General characteristics
- Class & type: Lake freighter
- Tonnage: 4,777 GRT; 3,359 NRT;
- Length: 436 feet (132.9 m) (o/a); 416 feet (126.8 m) (p/p);
- Beam: 50 feet (15.2 m)
- Depth: 28 feet (8.5 m) (moulded)
- Installed power: Engine:; 1 × 1,480 ihp (1,100 kW) 90 rpm triple expansion steam engine; Boilers:; 2 × 170 pounds per square inch (1,200 kPa) Scotch marine boilers;
- Propulsion: 1 × propeller
- Capacity: 7,000 long tons (7,112 t)
- Crew: 23

= SS James Gayley =

American lake freighter (1902–1912)

SS James Gayley was an American lake freighter in service between 1902 and 1912. She was built by the American Ship Building Company in Cleveland, Ohio, for the Cleveland Steamship Company. Upon the end of her maiden voyage on 27 May 1902, James Gayley became the inaugural vessel to utilise the automatic Hulett unloading rigs in Conneaut, Ohio, to discharge her cargo of iron ore loaded in Two Harbors, Minnesota. She hauled ore, coal and grain, and is known to have been involved in two accidents prior to her loss.

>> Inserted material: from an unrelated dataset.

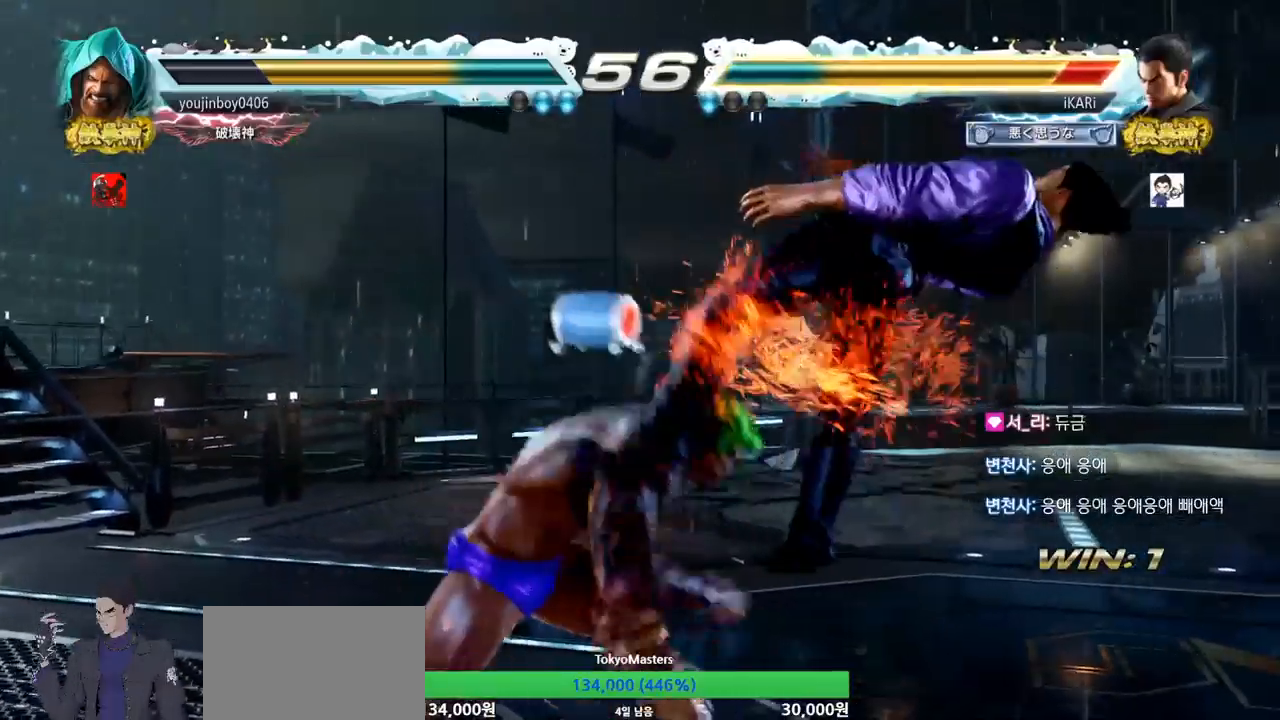
{"buttons": [], "left_stick": "center", "events": []}
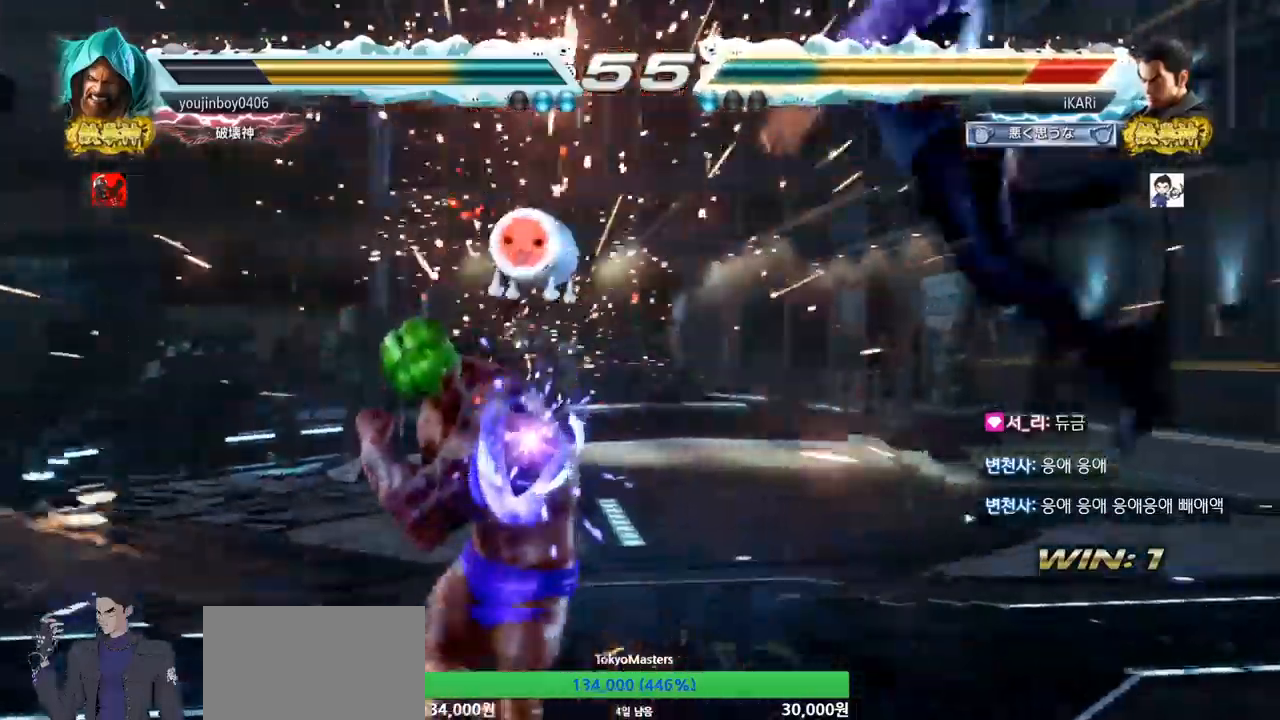
{"buttons": [], "left_stick": "center", "events": []}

On 6 August 1912, at 12:00 (EST), James Gayley passed through the Soo Locks into Lake Superior with a cargo of coal she had loaded in Buffalo, New York, four days earlier, bound for Duluth, Minnesota. She was under the command of Captain Millard M. Stewart. A thick fog shrouded the lake, greatly restricting visibility. Early on the following day, while about 43 mi east of Manitou Island, she was struck on her starboard side, aft of her collision bulkhead by the ore-laden freighter Rensselaer. As James Gayley began to sink rapidly, her crew and passengers were taken aboard Rensselaer, and were later transferred to the freighter Stadacona. James Gayley sank in between 16 and 20 minutes, while Rensselaer survived the collision, albeit with a severely damaged bow. In the aftermath of the accident, both the captain of Rensselaer and the first mate of James Gayley had their licenses suspended.

The wreck of James Gayley has never been found. As of 2026, she is the second largest undiscovered shipwreck both on Lake Superior and on the Great Lakes generally, behind the freighter D. M. Clemson.

==History==
===Background===

The gunship USS Michigan became the first iron-hulled vessel built on the Great Lakes, upon her launching in 1843, in Erie, Pennsylvania. By the mid-1840s, Canadian merchants were importing iron vessels prefabricated in the United Kingdom. The first iron–hulled merchant vessel built on the lakes, Merchant, was built in 1862, in Buffalo, New York. Despite Merchants clear success proving the potential of iron hulls, ships built from wood remained preferable until the 1880s, due to their lower cost, as well as the abundance of high quality timber and workers trained in carpentry.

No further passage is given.